- [Consignes]:
Recopiez intégralement, sans y changer un mot, le texte ci-dessous sur les navettes autonomes du plateau de Satory.

- [Texte]:
Anticipant l’évolution du quartier, l’Institut utilise déjà le plateau comme un laboratoire à ciel ouvert. Depuis plus d’un an, à l’initiative de Vedecom Tech, la filiale commerciale de Vedecom, les navettes Framboise et Litchi, issues de la technologie d’Easy Mile, assurent ainsi la desserte du « dernier kilomètre » entre l’arrêt de bus le plus proche et les entreprises du plateau. Leur allure, 18 km/h, peut paraître pépère, mais est en fait la plus élevée jamais enregistrée sur route ouverte par ce type de véhicule. Dotée d’une perception étendue, Framboise et Litchi se dirigent grâce à leurs capteurs et aux caméras à 360° et lidars – télédétection laser – placés le long du parcours, eux-mêmes reliés à un centre de supervision. Pour l’heure, un opérateur reste à bord afin de gérer les situations complexes et les arrêts d’urgence. « En l’an 2000, je rêvais de voitures sans roues, finalement ce sont des voitures sans chauffeur ! » sourit Jean-Michel Gonin, employé de Transdev, heureux d’avoir mis, avec cette expérience « un pied dans l’innovation ». Ses interactions avec les passagers sont étudiées par les chercheurs. Faire disparaître le conducteur « implique de réfléchir au rôle de l’opérateur, essentiel pour le contact avec les passagers et donc le service rendu », explique Stéphane Rabatel, président de Vedecom Tech. Ces navettes auront, à ses yeux, leur intérêt non seulement pour le dernier kilomètre, mais aussi dans les zones denses, en heures creuses, quand les dessertes s’espacent : « Imaginons que vous ayez des horaires atypiques : à une heure du matin, vous pourrez par exemple commander une navette en transport à la demande ». Ce mode sera d’ailleurs bientôt testé sur le plateau, grâce à BlushMeUp, une application sur smartphone.  L’expérience terminée, demeurera le système de supervision interopérable, qui pourrait très prochainement intéresser des industriels. L’innovation mûrie à Satory sera alors parvenue au terme de son trajet.

- [Données répertoriées]:
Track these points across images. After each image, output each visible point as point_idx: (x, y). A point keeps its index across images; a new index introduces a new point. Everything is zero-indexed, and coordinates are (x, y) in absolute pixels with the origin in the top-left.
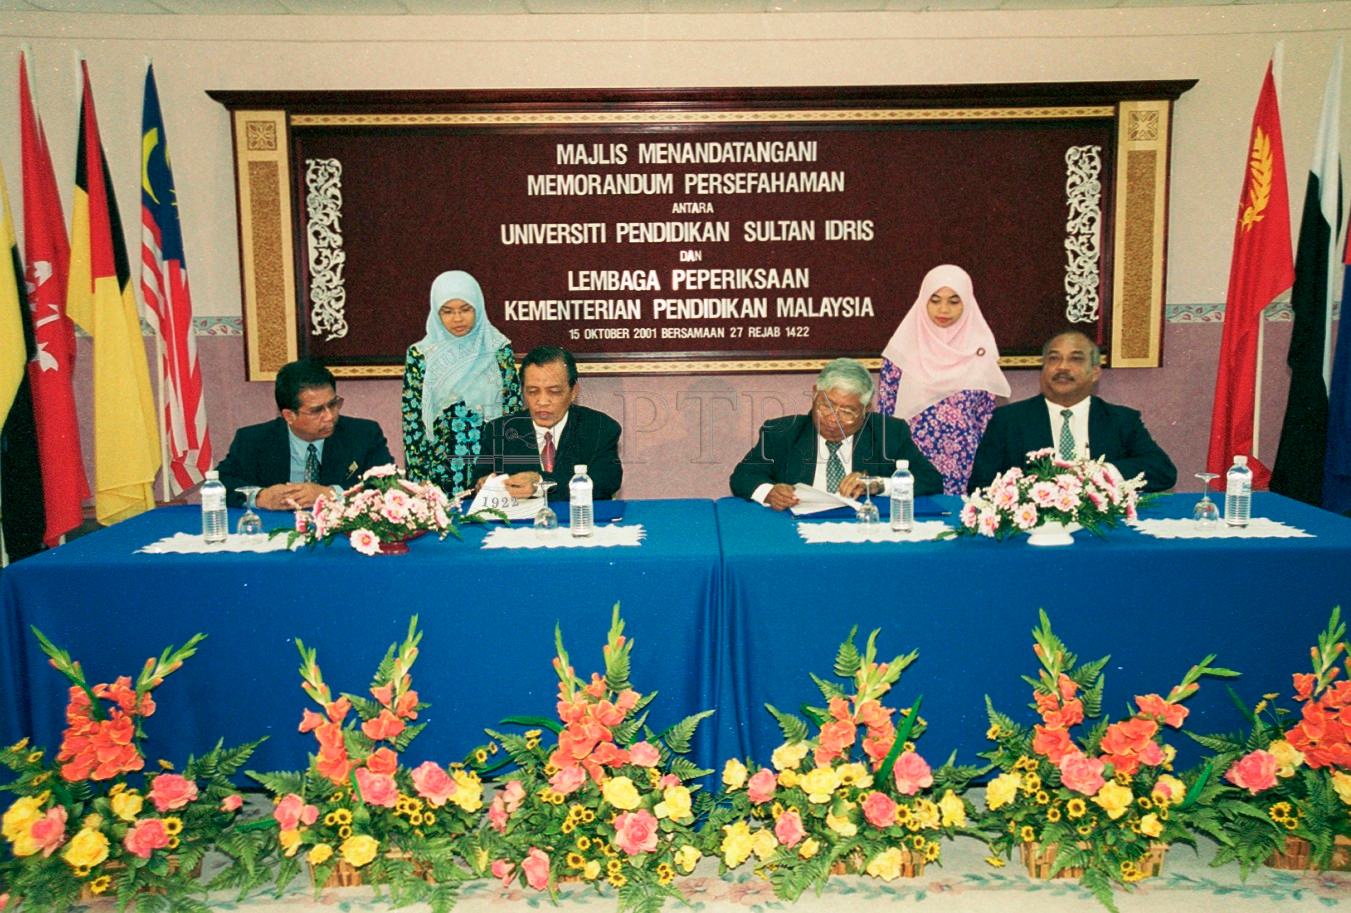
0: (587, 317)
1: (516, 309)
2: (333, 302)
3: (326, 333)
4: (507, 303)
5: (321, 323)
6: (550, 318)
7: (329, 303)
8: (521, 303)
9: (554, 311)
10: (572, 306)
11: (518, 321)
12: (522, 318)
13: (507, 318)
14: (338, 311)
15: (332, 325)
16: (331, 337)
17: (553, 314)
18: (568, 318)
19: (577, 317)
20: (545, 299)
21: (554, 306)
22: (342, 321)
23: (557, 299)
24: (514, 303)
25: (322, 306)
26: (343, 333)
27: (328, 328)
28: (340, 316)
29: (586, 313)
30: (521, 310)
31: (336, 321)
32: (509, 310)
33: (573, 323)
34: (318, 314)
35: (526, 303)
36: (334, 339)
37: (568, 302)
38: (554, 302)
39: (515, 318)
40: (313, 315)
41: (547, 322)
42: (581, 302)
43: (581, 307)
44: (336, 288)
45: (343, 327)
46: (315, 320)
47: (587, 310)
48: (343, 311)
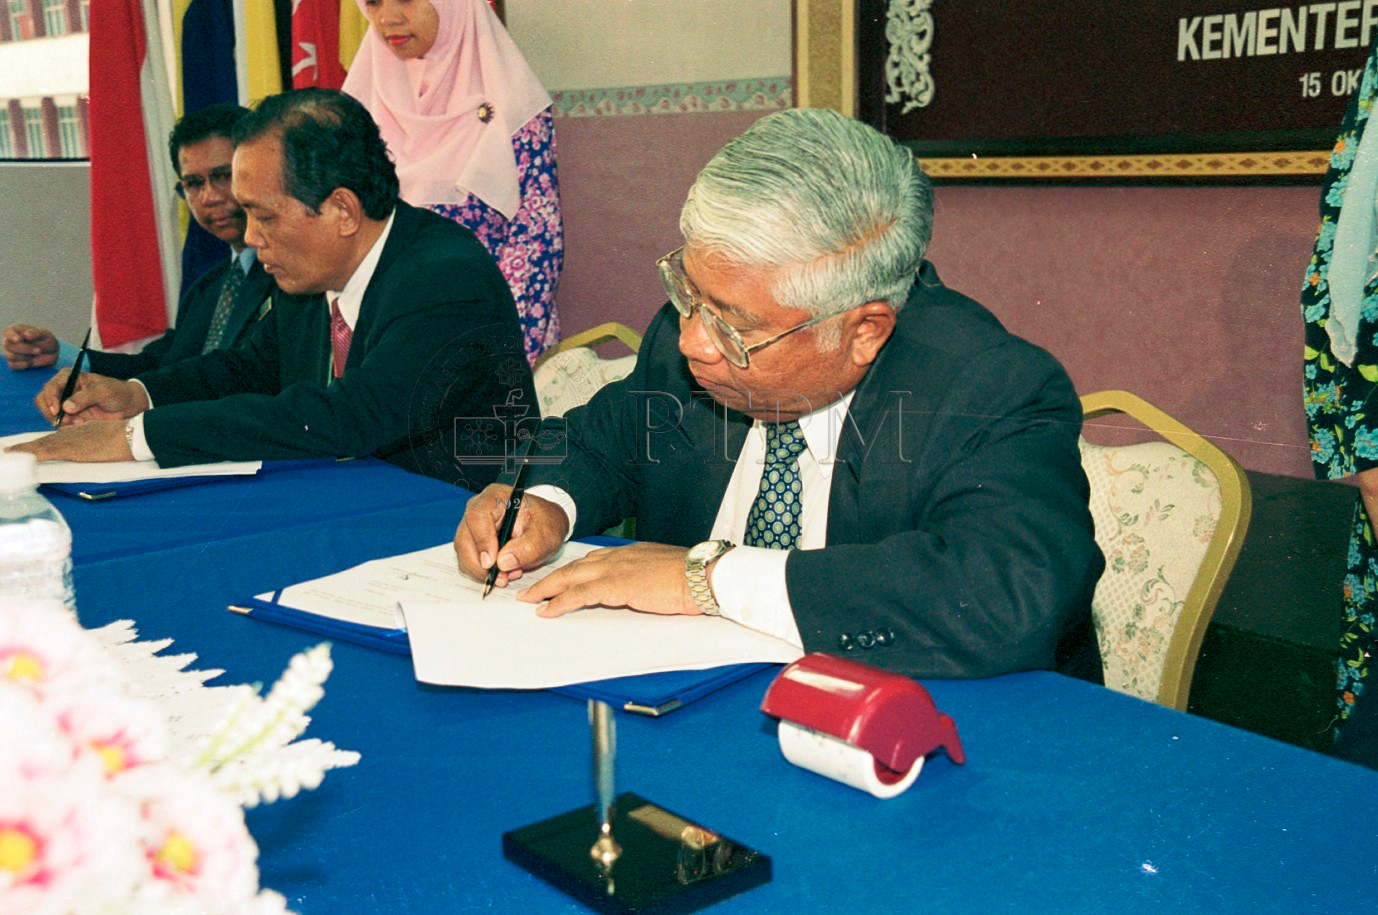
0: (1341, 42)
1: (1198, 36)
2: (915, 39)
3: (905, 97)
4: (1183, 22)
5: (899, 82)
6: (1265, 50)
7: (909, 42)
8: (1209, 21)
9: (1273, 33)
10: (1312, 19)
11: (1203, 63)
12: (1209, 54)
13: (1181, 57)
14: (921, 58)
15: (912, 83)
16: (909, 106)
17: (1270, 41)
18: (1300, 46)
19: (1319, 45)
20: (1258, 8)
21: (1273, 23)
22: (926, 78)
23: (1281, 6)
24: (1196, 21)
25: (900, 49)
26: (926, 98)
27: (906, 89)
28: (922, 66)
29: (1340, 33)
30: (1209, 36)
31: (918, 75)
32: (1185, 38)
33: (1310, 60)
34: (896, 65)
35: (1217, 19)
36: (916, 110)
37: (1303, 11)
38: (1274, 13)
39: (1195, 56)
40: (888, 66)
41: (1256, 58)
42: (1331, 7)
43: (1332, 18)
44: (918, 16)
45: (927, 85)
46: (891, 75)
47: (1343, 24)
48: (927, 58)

...

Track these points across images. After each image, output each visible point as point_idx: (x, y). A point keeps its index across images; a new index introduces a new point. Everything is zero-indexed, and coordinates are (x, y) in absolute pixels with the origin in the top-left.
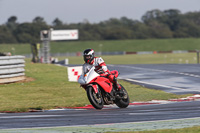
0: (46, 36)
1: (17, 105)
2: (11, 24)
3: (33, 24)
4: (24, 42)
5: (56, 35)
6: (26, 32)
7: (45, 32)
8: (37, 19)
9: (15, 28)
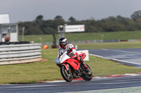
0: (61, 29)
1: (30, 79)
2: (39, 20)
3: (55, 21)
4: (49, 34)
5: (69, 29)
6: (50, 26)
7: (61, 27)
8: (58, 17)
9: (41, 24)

- [Corrigé]:
Anticipant l’évolution du quartier, l’Institut utilise déjà le plateau comme un laboratoire à ciel ouvert. Depuis plus d’un an, à l’initiative de Vedecom Tech, la filiale commerciale de Vedecom, les navettes Framboise et Litchi, issues de la technologie d’Easy Mile, assurent ainsi la desserte du « dernier kilomètre » entre l’arrêt de bus le plus proche et les entreprises du plateau. Leur allure, 18 km/h, peut paraître pépère, mais est en fait la plus élevée jamais enregistrée sur route ouverte par ce type de véhicule. Dotée d’une perception étendue, Framboise et Litchi se dirigent grâce à leurs capteurs et aux caméras à 360° et lidars – télédétection laser – placés le long du parcours, eux-mêmes reliés à un centre de supervision. Pour l’heure, un opérateur reste à bord afin de gérer les situations complexes et les arrêts d’urgence. « En l’an 2000, je rêvais de voitures sans roues, finalement ce sont des voitures sans chauffeur ! » sourit Jean-Michel Gonin, employé de Transdev, heureux d’avoir mis, avec cette expérience « un pied dans l’innovation ». Ses interactions avec les passagers sont étudiées par les chercheurs. Faire disparaître le conducteur « implique de réfléchir au rôle de l’opérateur, essentiel pour le contact avec les passagers et donc le service rendu », explique Stéphane Rabatel, président de Vedecom Tech. Ces navettes auront, à ses yeux, leur intérêt non seulement pour le dernier kilomètre, mais aussi dans les zones denses, en heures creuses, quand les dessertes s’espacent : « Imaginons que vous ayez des horaires atypiques : à une heure du matin, vous pourrez par exemple commander une navette en transport à la demande ». Ce mode sera d’ailleurs bientôt testé sur le plateau, grâce à BlushMeUp, une application sur smartphone.  L’expérience terminée, demeurera le système de supervision interopérable, qui pourrait très prochainement intéresser des industriels. L’innovation mûrie à Satory sera alors parvenue au terme de son trajet.